DOCUMENT EXTRACT:
________________________

Leishmania Lymphadenitis
Definition
Lymphadenitis caused by infection with protozoa of the genus Leishmania.
Epidemiology
Leishmaniasis is endemic in Asia, South America, Africa, where it is caused by L. donovani, and in the Mediterranean regions by L. infantum. The geographic distribution depends on the insect vectors. Travelers from nonendemic regions may acquire the disease (1,2). It affects as many as 12 million worldwide, with 1.5 to 2 million new cases each year (3).
Etiology
Leishmania donovani, a protozoan, is transmitted by sandflies (Phlebotomus species) to several mammals, including humans. The Leishmania promastigotes are extracellular flagellated forms in the insect that gain access to the host through sandfly bites (4). In human tissues, Leishmania are transformed into amastigotes, which are phagocytosed by macrophages. They appear as small, ovoid or round organisms, 1.5 to 3 μm in diameter with a thin cell membrane, a large nucleus, and a rod-shaped kinetoplast. The parasites multiply by binary fission within histiocytes; these eventually burst and release the amastigotes, which then infect new histocytes (4,5). The natural reservoirs of Leishmania organisms are various animals, including dogs and cats.
Clinical Syndrome
Leishmania induce a large spectrum of diseases in humans from cutaneous lesions to visceral fatal diseases (4). The various clinical forms of leishmaniasis depend on the protozoan species, the immune response of the host, and the geographic site (1). Visceral leishmaniasis, or kala-azar, the most severe and extensive form of the disease, prevails in areas where the climate favors the propagation of sandflies, such as the Indian subcontinent (5). Cutaneous leishmaniasis, manifesting as ulcers of the skin with scarring at the site of sandfly bites, is more common in South America. Both the visceral and cutaneous forms of leishmaniasis are accompanied by regional lymphadenitis. In Iran, visceral leishmaniasis is common in children and associated with palpable lymph nodes in 5% of cases (6). In addition, leishmaniasis may be solely localized to the lymph nodes, without any evidence of visceral or cutaneous involvement, such as cases of isolated lymphadenitis reported from Spain, Tunisia, Iran, and Saudi Arabia (6,7,8,9). Cutaneous lesions may be present, but overlooked (6). In a study of 66 cases with lymph node involvement, the epitrochlear lymph nodes were the most commonly affected in 68% of patients, followed by inguinal (18%) and axillary (15%) (8). Leishmania lymphadenitis was reported in American service personnel overseas and in patients in other countries under the name of localized lymph node leishmaniasis without any other clinical manifestations (2,6). The lymph nodes are firm, mobile, nontender, and moderately enlarged (8).

________________________

TASK SET:
[a] Answer the following from the text on Leishmania lymphadenitis:
(i) How many new cases of leishmaniasis occur each year?
(ii) What diameter is given for the amastigotes?
(iii) In the study of 66 cases with lymph node involvement, which lymph nodes were most commonly affected?
[b] Write a continuation of the text on Leishmania lymphadenitis, beginning after its final sentence.
The listing that comes next has no connection to the text on Leishmania lymphadenitis.

________________________

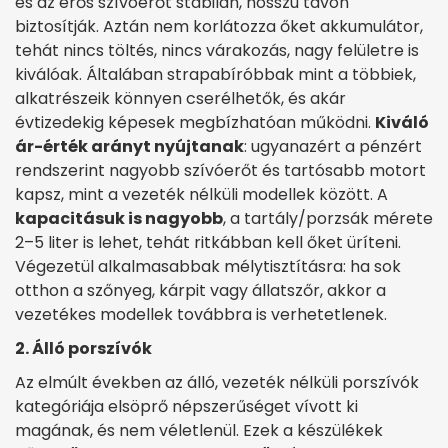
és az erős szívóerőt stabilan, hosszú távon
biztosítják. Aztán nem korlátozza őket akkumulátor,
tehát nincs töltés, nincs várakozás, nagy felületre is
kiválóak. Általában strapabíróbbak mint a többiek,
alkatrészeik könnyen cserélhetők, és akár
évtizedekig képesek megbízhatóan működni.
Kiváló
ár-érték arányt nyújtanak
: ugyanazért a pénzért
rendszerint nagyobb szívóerőt és tartósabb motort
kapsz, mint a vezeték nélküli modellek között. A
kapacitásuk is nagyobb
, a tartály/porzsák mérete
2–5 liter is lehet, tehát ritkábban kell őket üríteni.
Végezetül alkalmasabbak mélytisztításra: ha sok
otthon a szőnyeg, kárpit vagy állatszőr, akkor a
vezetékes modellek továbbra is verhetetlenek.
2. Álló porszívók
Az elmúlt években az álló, vezeték nélküli porszívók
kategóriája elsöprő népszerűséget vívott ki
magának, és nem véletlenül. Ezek a készülékek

________________________

TASK ANSWERS:
[a]
(i) 1.5 to 2 million.
(ii) 1.5 to 3 μm.
(iii) The epitrochlear lymph nodes, in 68% of patients.

[b]
Histopathology
In one study of 19 cases of localized Leishmania lymphadenitis, peripheral lymph nodes in all areas, from submandibular to inguinal, were involved (5,6). The lymphoid follicles are hyperplastic with reactive germinal centers. Multiple small collections of histiocytes and epithelioid cells are scattered in the cortex and medulla, creating a “starry sky” pattern (Fig. 30.1) and often involving the lymphoid follicles; the pattern is similar to the distribution of epithelioid cells in toxoplasmic lymphadenitis. Larger collections of histiocytes may accumulate under and even within the lymph node capsule. Some granuloma-like aggregates of epithelioid cells (Fig. 30.2) also include a few multinucleated giant cells (Fig. 30.3). Areas of necrosis may be present in the center of granulomas with bodies that stain with hematoxylin, some of which are dead organisms (6) (Fig. 30.2). A few histiocytes in the cortex contain abundant intracytoplasmic, small (1 to 2 μm), basophilic organisms—the amastigotes or Leishman-Donovan bodies, which stain strongly with hematoxylin (Fig. 30.4). Plasma cells are inconspicuous. As the immunity develops, the granulomatous reaction predominates, and the Leishmania organisms are difficult to find (5). Granulomas with giant cells are usually devoid of parasites (1). In some patients, an anergic response is characterized by numerous large histiocytes (Fig. 30.4) and giant cells (Figs. 30.5 and 30.6); these contain multiple intracellular amastigotes (Fig. 30.7), and produce a starry-sky pattern (6). In others, necrosis is present, possibly the result of a strong antigen–antibody interaction (6,10,11). In some cases, the amastigotes were not present in the lymph node cells although leishmania antigen was demonstrable (8).